In Poland in 2012 there was a rapid increase of the number of small shopping centre formats and strip malls with leasable area under 5,000 sq m such as those developed by Czerwona Torebka, Dekada or Budrem. Furthermore, the number of outlet centres is increasing – in March 2012, Factory Outlet Annopol was opened, while last year saw the completion of Szczecin Outlet Park and Ptak Outlet in Rzgów near Łódź.
Beata Kokeli added:
“The Warsaw retail market remains one of the least saturated amongst Polish agglomerations with 443 sq m per 1,000 inhabitants. In the first half of 2013, thanks to three new deliveries, the retail supply grew by almost 40,000 sq m and a further 15,300 sq m will be added in October when the Plac Unii development is completed. Even though there are several retail projects such as GTC Wilanów and Białołęka, Galeria Nova in Piaseczno or Galeria Kabaty at planning stages, no new construction has been started in Warsaw recently, therefore new supply in 2014 will be very limited. To some extent the Warsaw high street sector is clearly benefiting from the shortage of retail space in shopping centres. The area between Świętokrzyska St. and Zbawiciela Pl. is being gradually established as Warsaw’s prime retail zone, which is now expanding not only along the Royal Route and Marszałkowska St., but also along Bracka and Mokotowska Streets.”
Shopping centre development activity is largely concentrated in emerging markets, with a large proportion (74%) taking place in Eastern Europe. Turkey is forecast to remain the most active development market. In Istanbul there are 37 centres currently under construction, of which the largest will have a GLA of 150,000 sq m.
Eastern Europe’s other highly active shopping centre development market are Russia (2.88 million sq m) and Ukraine (789,888 sq m). The majority of Russian development is concentrated in Moscow, with 1.4 million sq m of space due to open over the next two to three years.
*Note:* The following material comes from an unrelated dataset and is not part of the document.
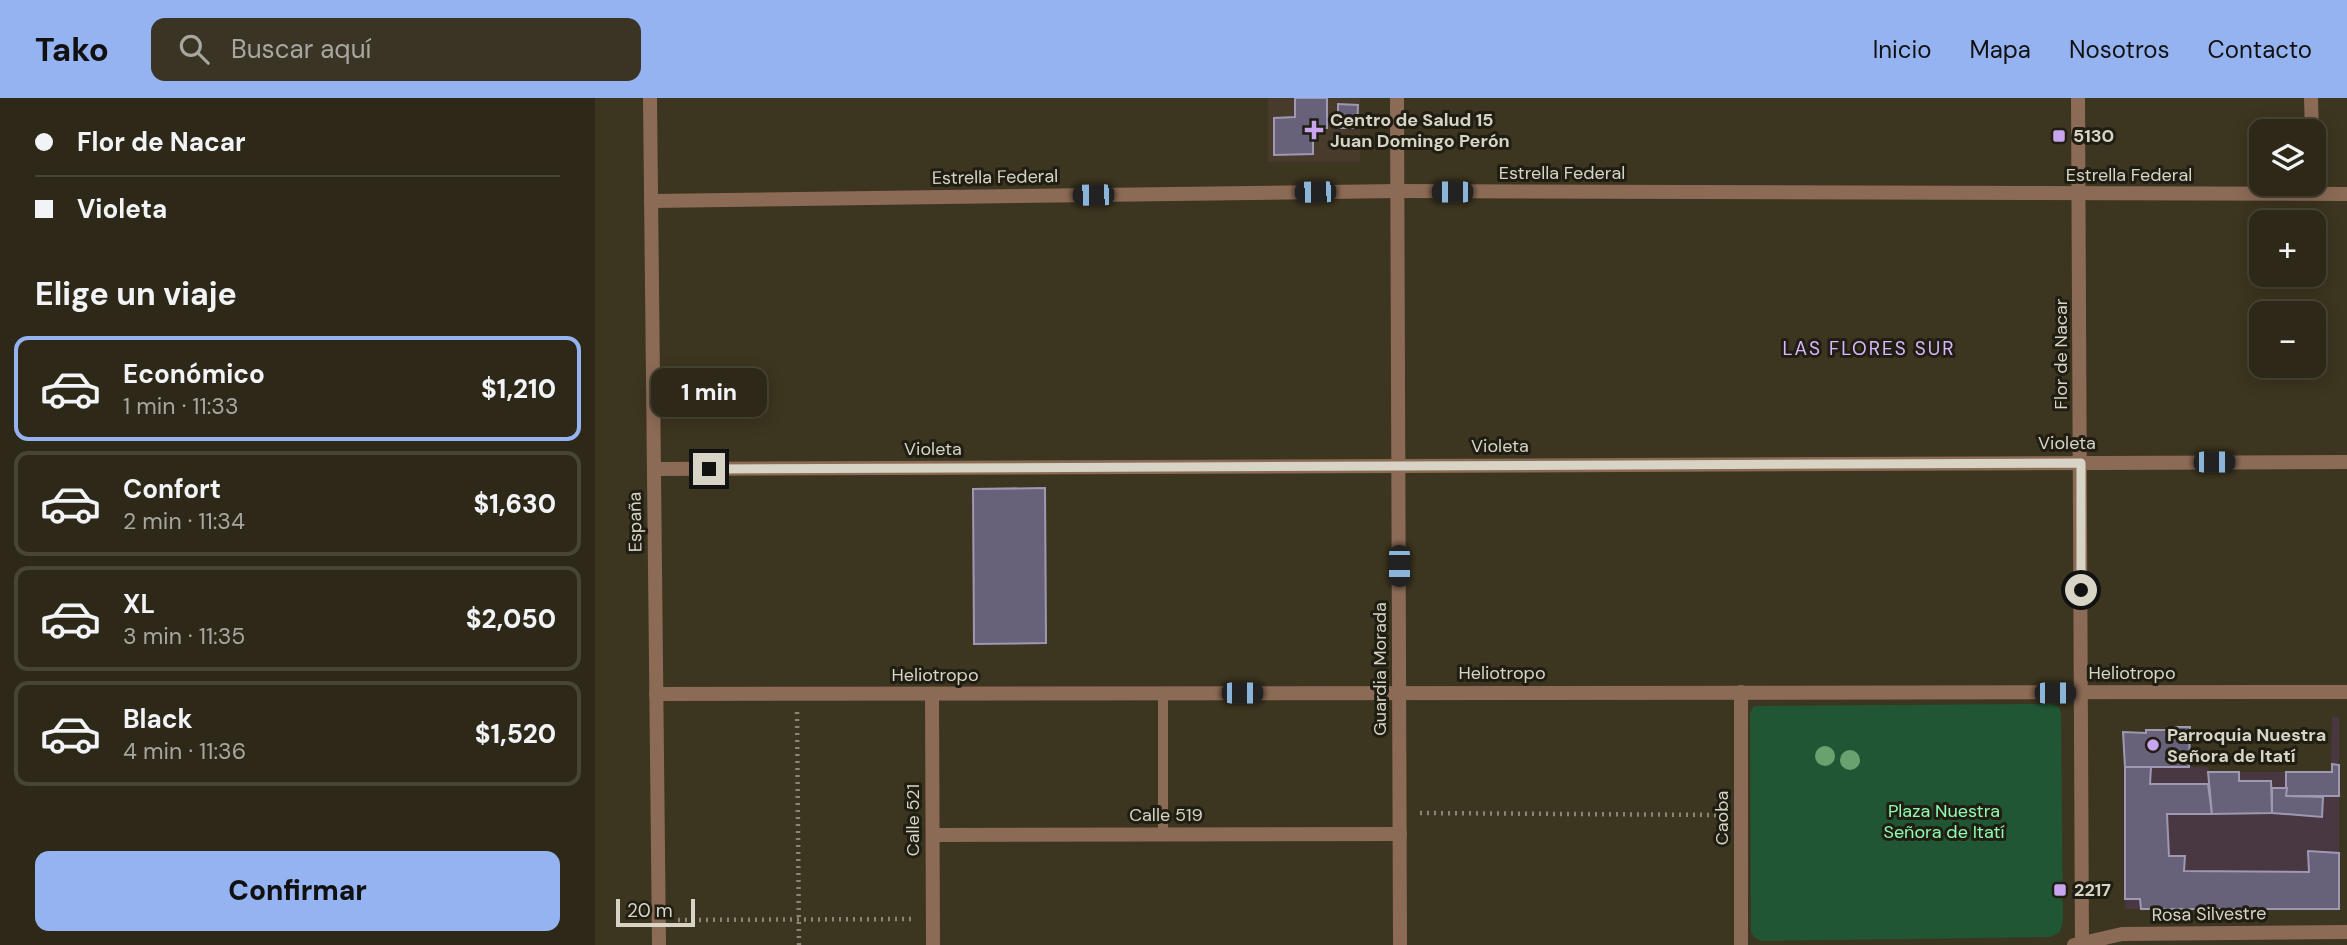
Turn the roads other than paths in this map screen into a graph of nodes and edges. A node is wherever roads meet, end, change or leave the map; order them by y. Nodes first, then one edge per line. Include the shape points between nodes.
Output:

For Ukraine, the space currently under construction represents 38% of its total shopping centre space, thus adding significant space to its retail market upon completion.
2013, with 1.5 million sq m of space already completed in all of Europe, is on track to equaling last year in terms of finalized shopping center construction. In 2012 a total of 100 shopping centres totaling 3.44 million sq m of space opened.
Neville Moss, Head of EMEA Retail Research, CBRE, commented:
“The rapid growth of new shopping centre development in emerging markets is attributed to a growing middle class, the urbanization of large cities and consumer demand for better quality retail. Retailers are competing to take advantage of these new opportunities. There has also been a strong trend towards refurbishments and repositioning of existing assets among landlords that want to upgrade the retail mix in order to make their centre more attractive for retailers, in particular in Italy and Poland.”